There are many themes woven together in these stanzas: Joudah is a poet who combines scholarly disciplines, medicine and literature, besides the national cultures he traverses. Neuroscience complicates his interrogation: what of “free will” if the brain decides on the action before we begin it?

But perhaps the dominant theme is an interrogation of allegiance to place. How do the dispossessed honour their origins? Is repossession possible? What memories should be passed on to the next generation? “What will I tell him / About land and language and burial / Places my father doesn’t speak of / Perhaps my mother knows …” These are not simply questions about historical knowledge, of course, but its place on the moral spectrum.

I asked Joudah about the movie in stanza four.

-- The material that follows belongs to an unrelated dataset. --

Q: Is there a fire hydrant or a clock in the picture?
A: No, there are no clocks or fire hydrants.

He told me it was Shadow of Absence. The journalist mentioned, responding to the screening at a small film festival, had thought in his own confident sense of place and home, “the longing to be buried in a land you call your own a bit excessive”.

If empathy is one of the poem’s moral essentials, as this incident suggests, understanding across frontiers can be problematic, too, with inherent interpretative dangers: “And remember crimes sometimes // Immortalise their victims / Other times the victimizer …” Perhaps the lived experience, the firsthand witness of what is frail but resistant and tangible, like the “trampoline / Leaves on their branches”, might provide anchorage?

There’s a particularly significant turn in the poem a little earlier, where the reference to the amygdala provokes the anguished-yet-humorous rhetorical question, “Even love is a place?” and then the achingly felt advice, which seems also a plea to the speaker’s self, “O son / Love no country and hate none …”

Could that be possible, I wondered, hoping that the beginnings of an answer might simply be to open up whatever we mean by “country” and introduce the more easily accepted, pluralist conception of the sea into the interpretation. Rivers are parochial, but the sea into which they run is global – there is only one. Towards the end of the poem, the sea has become attainable, provided it’s not the illusion created by the shell and the ear, their limited and actually false interpretation.